Wynn Resorts Acquires Crown London, Rebrands as Wynn Mayfair
Wynn has completed its already announced purchase of Crown London from Blackstone and has renamed the infamous gambling hall in London’s West End the Wynn Mayfair.

Wynn Resorts has purchased the Crown London Casino. © David Ramirez, Unsplash
Key Facts:
- Wynn had formerly announced the deal for Crown London in January
- Crown Resorts had owned the fabled gambling club since 2011
- Crown originally paid $55 million for Aspinall’s
- But neither Crown nor Wynn released terms on this sale
The famed dinner club that became an even more famous casino, unlikely situated in two-row houses in London’s West End, has once again traded hands. Aspinall’s was originally the upper-crust dinner club, The White Elephant Club, from the 1960s through to the early 90s.
In 1992, the owner, John Aspinall, decided to turn the Club into a members-only casino. Aspinall, a determined social climber, had spent decades hosting private gaming parties at rented homes and later gambling clubs in the 1950s and 1960s throughout the Mayfair district of London.
He opened the rather infamous Clermont Club, a members-only casino, there in 1962. Its founding members consisted of two cabinet ministers, twenty Earls, five Dukes, and Five Marquesses, indicating that John had indeed made good for himself.
But while he spent most nights with the crème de la crème of the British Autocracy, he also was rubbing shoulders with some of Westend London’s most notorious gangsters like Billy Hill and John McKew.
They would later be reputed in several books and documentaries to have worked with Aspinall to fleece his blue blood customers with marked cards on Chemin De Fer at the Clermont.
Aspinall would retire from gambling with the sale of the Clermont in 1972, but in 1992, with a need for money to support his philanthropy centered around private zoos around England, Aspinall would return to running the green felt tables.
Using a rolodex built up over 40 years of running both private gambling games and dinner clubs, he would soon turn Aspinall’s Mayfair into the place to see and be seen in all of London.
Upon his passing in 2000, his son, Damian, and his close friend, James Packer, son of Kerry Packer, would run the Club until Crown Resorts acquired a controlling interest in 2011.

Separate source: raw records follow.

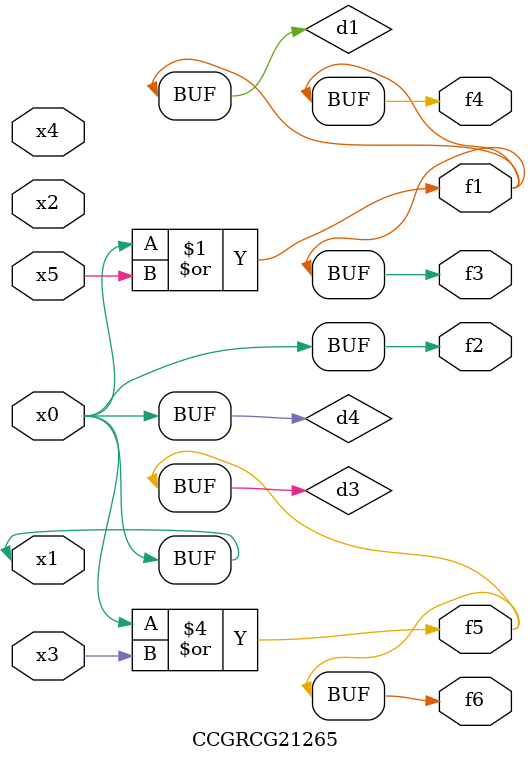
<source format=v>
module CCGRCG21265(
	input x0, x1, x2, x3, x4, x5,
	output f1, f2, f3, f4, f5, f6
);

	wire d1, d2, d3, d4;

	or (d1, x0, x5);
	xnor (d2, x1, x4);
	or (d3, x0, x3);
	buf (d4, x0, x1);
	assign f1 = d1;
	assign f2 = d4;
	assign f3 = d1;
	assign f4 = d1;
	assign f5 = d3;
	assign f6 = d3;
endmodule

</source>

The Crown would make a go of the Club and its extremely high-end clientele, including an almost who’s who of the Arab Gulf States until their buyout by Blackstone in 2023. Blackstone and Crown have decided to concentrate on their core holdings in Australia.
Wynn Mayfair: A New Era
Enter Wynn Resorts. The global casino powerhouse saw a rare opportunity: a historic London club with a priceless member database located just steps from Buckingham Palace.
Many of Aspinall’s loyal players hail from the Arab world, and Wynn is mere months away from opening its $5.3 billion UAE casino resort on Al Marjan Island, a short hop from Dubai. The timing couldn’t be better.
This acquisition isn’t about revenue from 20 gambling tables, no matter how storied. Instead, it’s all about positioning. They intend to market to some of the wealthiest and most discreet gamblers on the planet while showcasing Wynn’s elite service model in a city and club their target audience already frequents.
Though the deal’s price wasn’t disclosed, it’s clear both sides walked away satisfied. Crown and Blackstone likely wanted to leave the UK market, which seems determined to clamp down on credit lines and enforce invasive affordability checks. Conversely, Wynn sees a ticket to a very hard-to-reach clientele.
And, of course, they didn’t just buy a building (well, in this case, two). They purchased an iconic brand, an incredible backstory, and, most importantly, a database of players that could fill every VIP suite from Dubai to Abu Dhabi.
And in the high-end luxury casino business where cachet matters a lot more than chips, there probably isn’t a better place to make a bet like that than in the heart of London’s Mayfair, at a club that has probably seen more millionaire jetsetters and oil tycoons than anywhere outside of Las Vegas.